Ich flüstere dem Clown Mach’s gut zu und schiebe ihn wieder in den Umschlag. Außerdem gibt es noch so ein Viereck mit einem Stift dran, auf dem kann ich malen, aber es ist richtig hartes Plastik, kein Papier, und eine Schachtel mit Affen, die haben ganz gebogene Arme und Schwänze, und man kann daraus eine Affenkette machen. Dann noch ein Feuerwehrauto und einen Teddybär mit einer Kappe auf, die nicht mal abgeht, wenn ich ganz fest ziehe. Auf dem Etikett ist ein Bild von einem Babygesicht mit einem Strich drüber und 0–3 . Heißt das vielleicht, dass Babys in drei Sekunden davon sterben?
»Komm schon, Jack«, sagt Ma. »So viel brauchst du doch gar nicht.«
»Wie viel brauche ich denn?«
»Keine Ahnung …«
»Wenn Sie bitte hier, hier und hier unterschreiben würden«, sagt Morris gerade.
Sie sieht von den Zetteln hoch, auf denen sie schreibt. »Such dir … hmm … such dir einfach fünf aus.«
Ich zähle. Das Auto und die Affen und das Schreibeviereck und die Holzeisenbahn und die Rassel und das Krokodil. Das sind sechs, nicht fünf, aber Ma und Morris reden und reden. Ich suche mir einen großen leeren Umschlag, und da stecke ich alle sechs rein.
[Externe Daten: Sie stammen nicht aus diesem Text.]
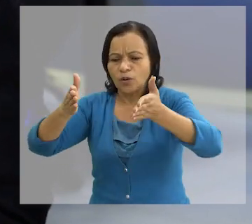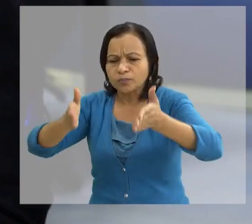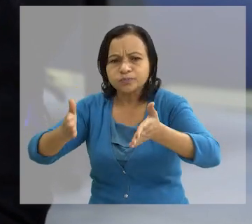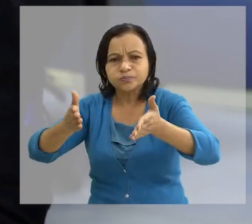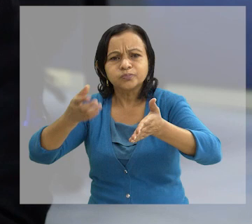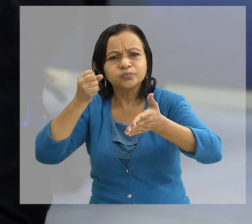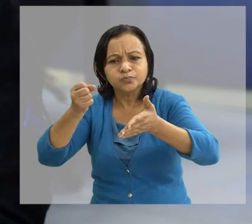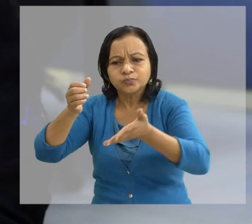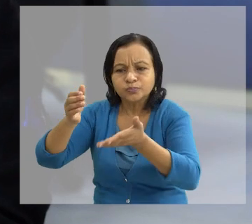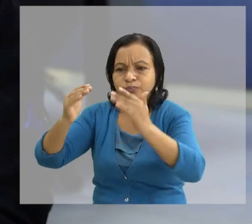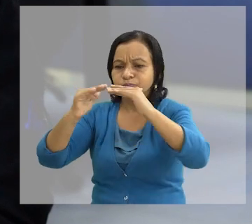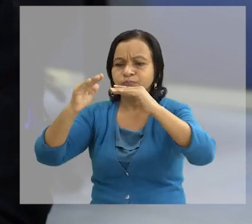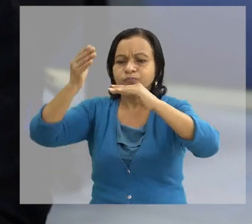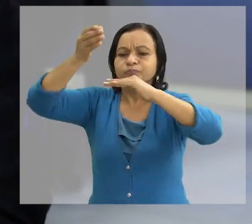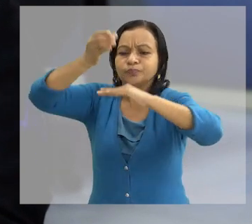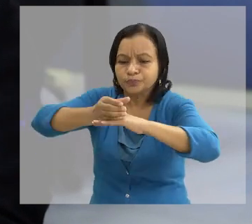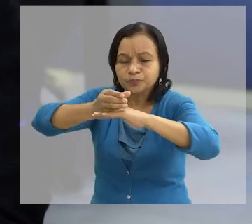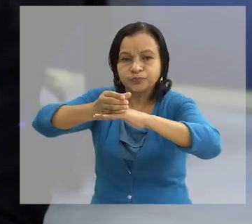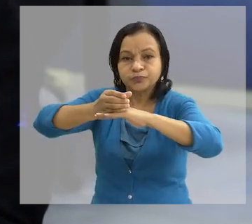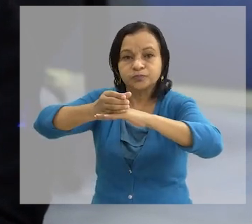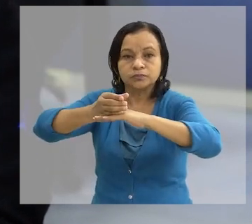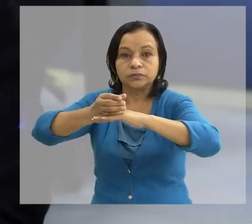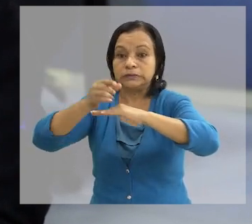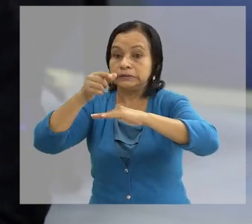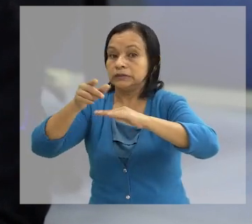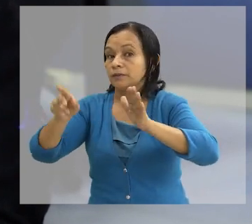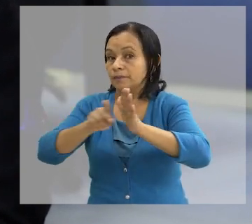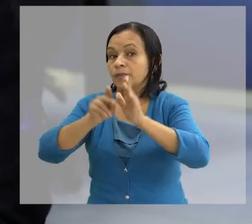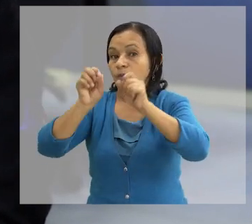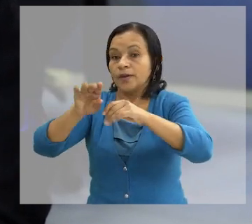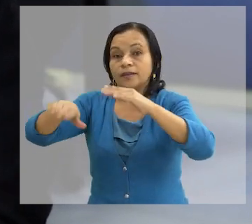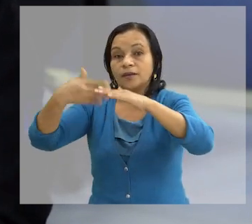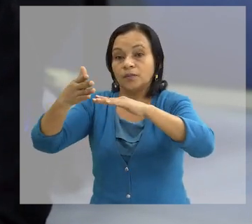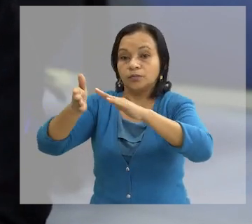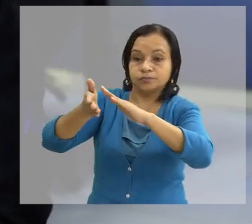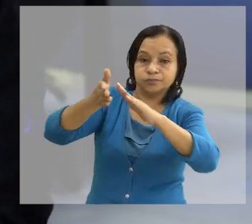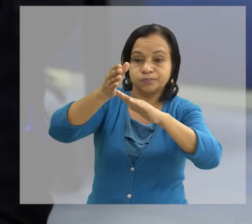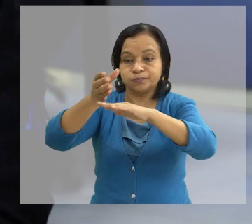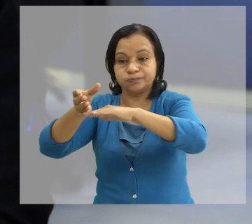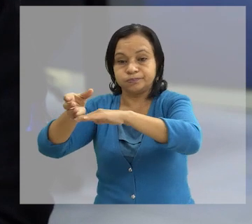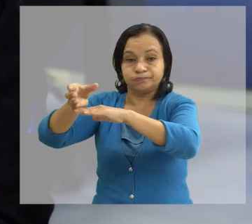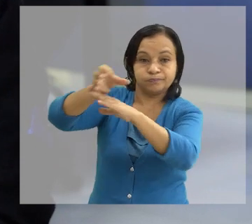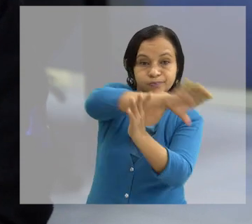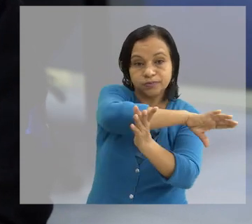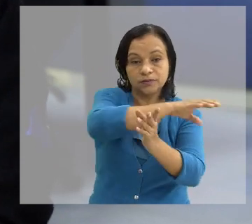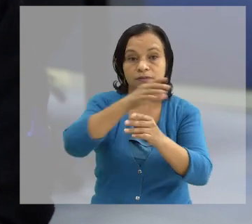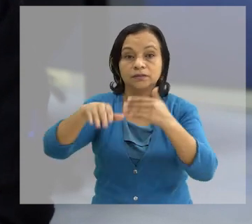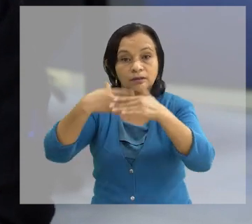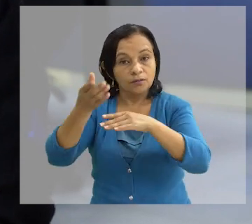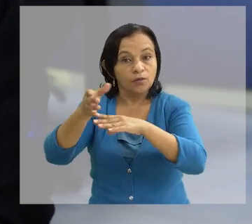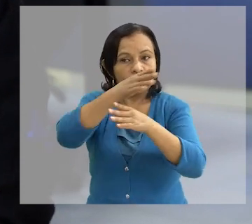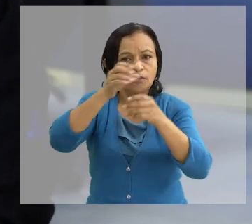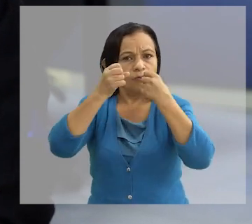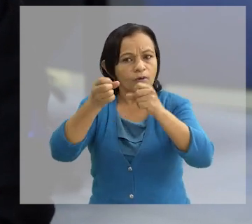sobre los techos para fijarnos lo que podría ocasionar que estos materiales debido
»Okay«, sagt Ma und wirft die restlichen Päckchen wieder in die große Tüte.
»Warte«, sage ich, »ich kann doch was auf die Tüte schreiben, ich kann draufmalen: Geschenke von Jack für die kranken Kinder .«
»Lass das mal Morris machen.«
»Aber …«
Ma pustet die Luft aus den Backen. »Wir haben eine Menge Sachen zu tun, und ein paar von den Sachen müssen wir nun mal andere Leute für uns erledigen lassen, sonst platzt mir der Kopf.«
Warum platzt ihr der Kopf, bloß weil ich auf die Tüte schreibe?